→ What you will do
Write out every line below that contains "size".

→ Exercise inputs
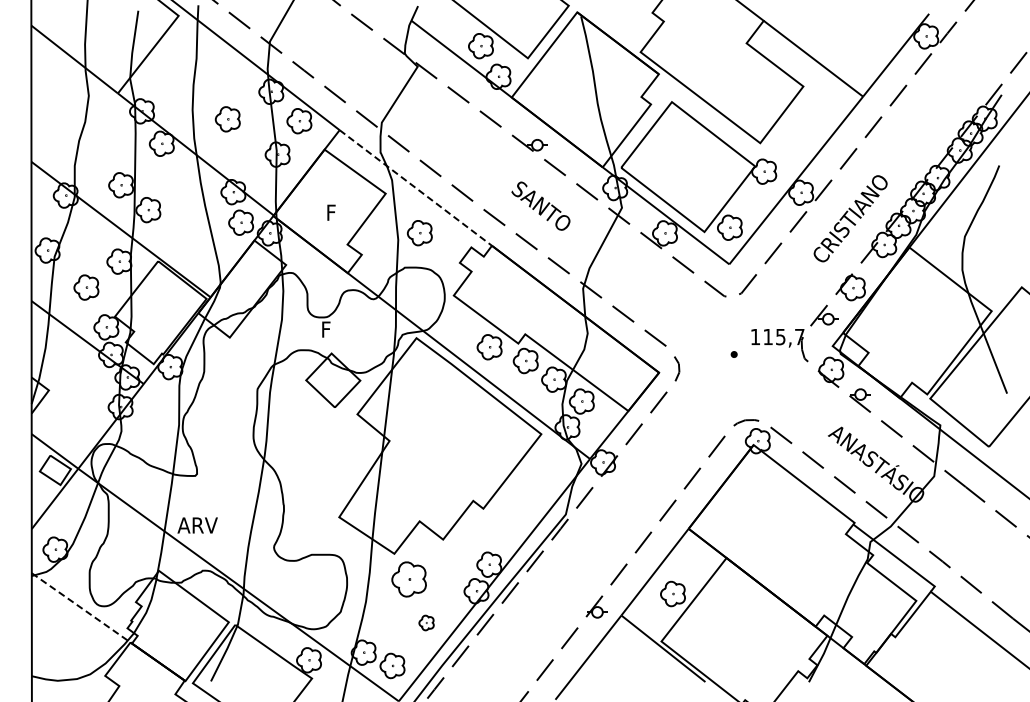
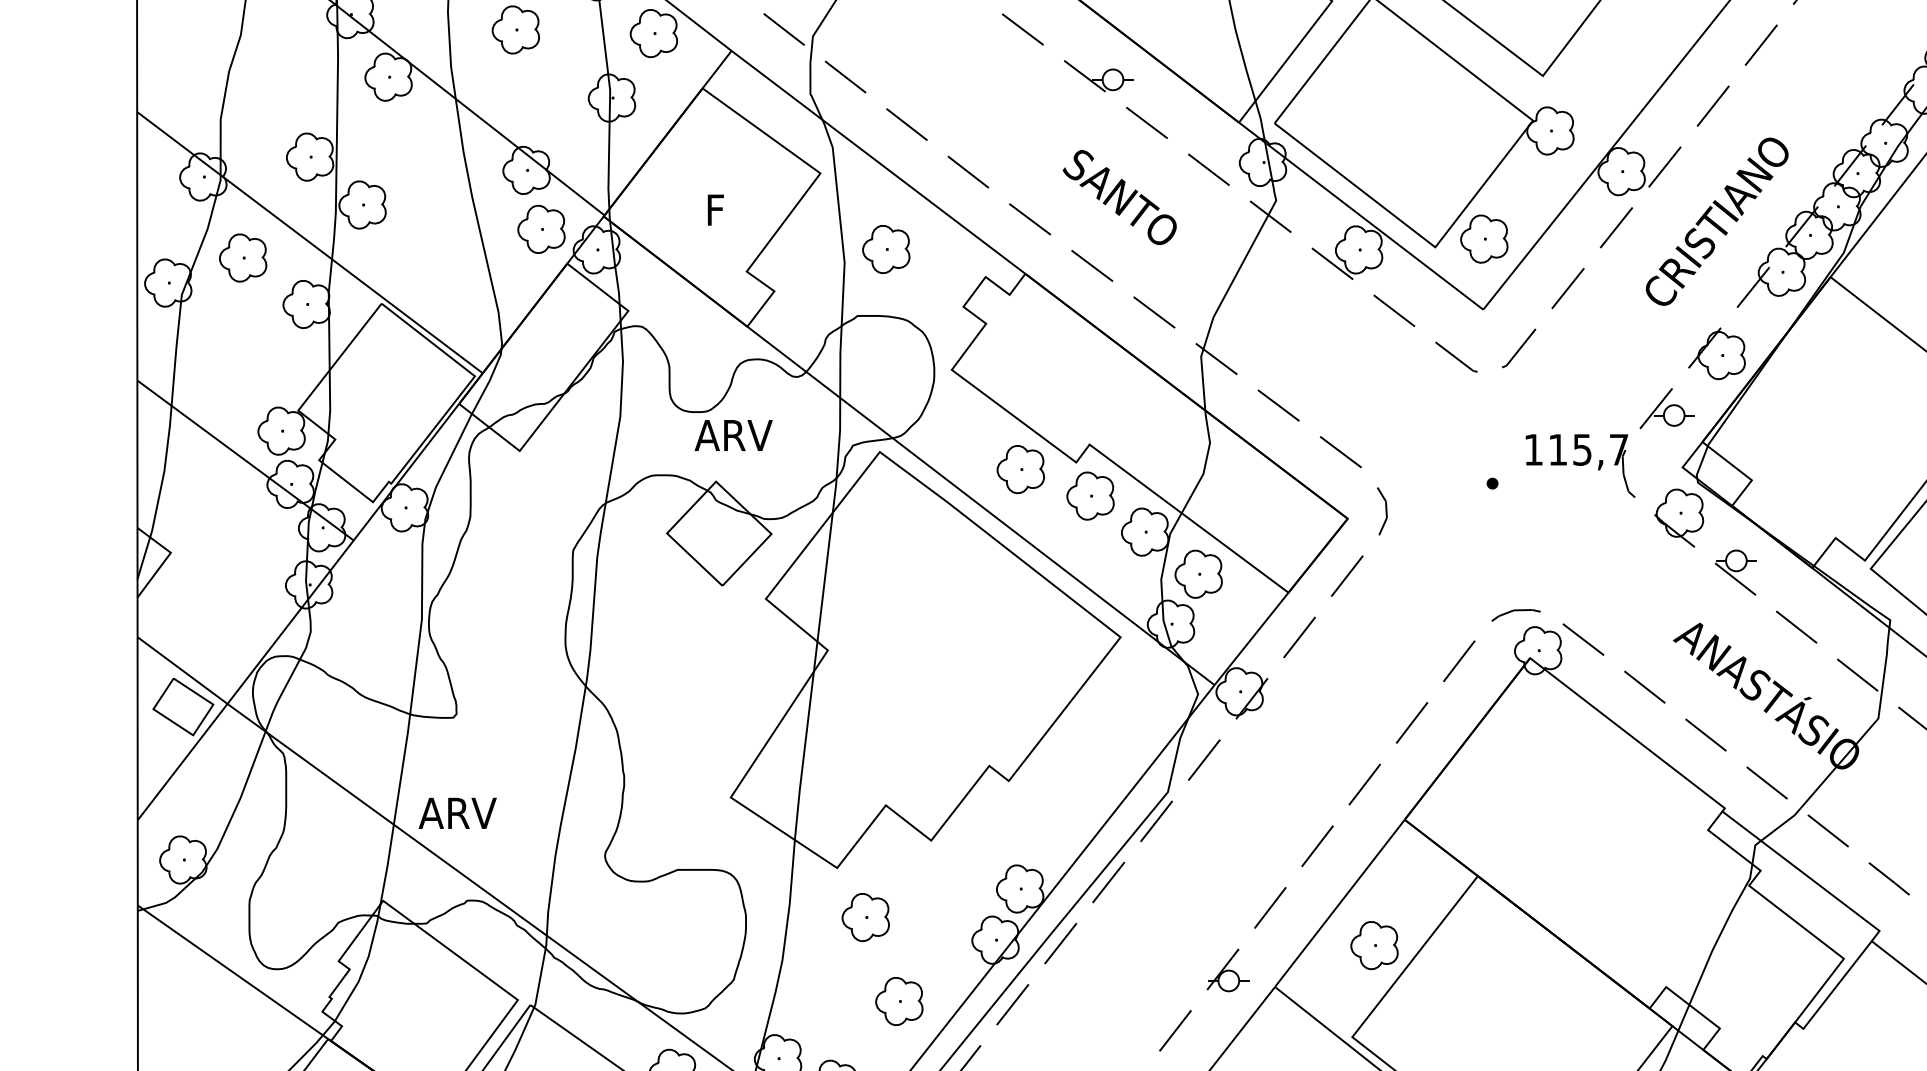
line: (415, 187) -> (877, 161), dashed -> solid
part: (86, 287) -> (243, 257), moved
text: (340, 329) -> (733, 435), F -> ARV
part: (409, 579) -> (866, 917), size x0.71
line: (81, 608) -> (233, 973), dashed -> solid
part: (426, 622) -> (899, 1000), size x1.67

→ Written reply
part: (409, 579) -> (866, 917), size x0.71
part: (426, 622) -> (899, 1000), size x1.67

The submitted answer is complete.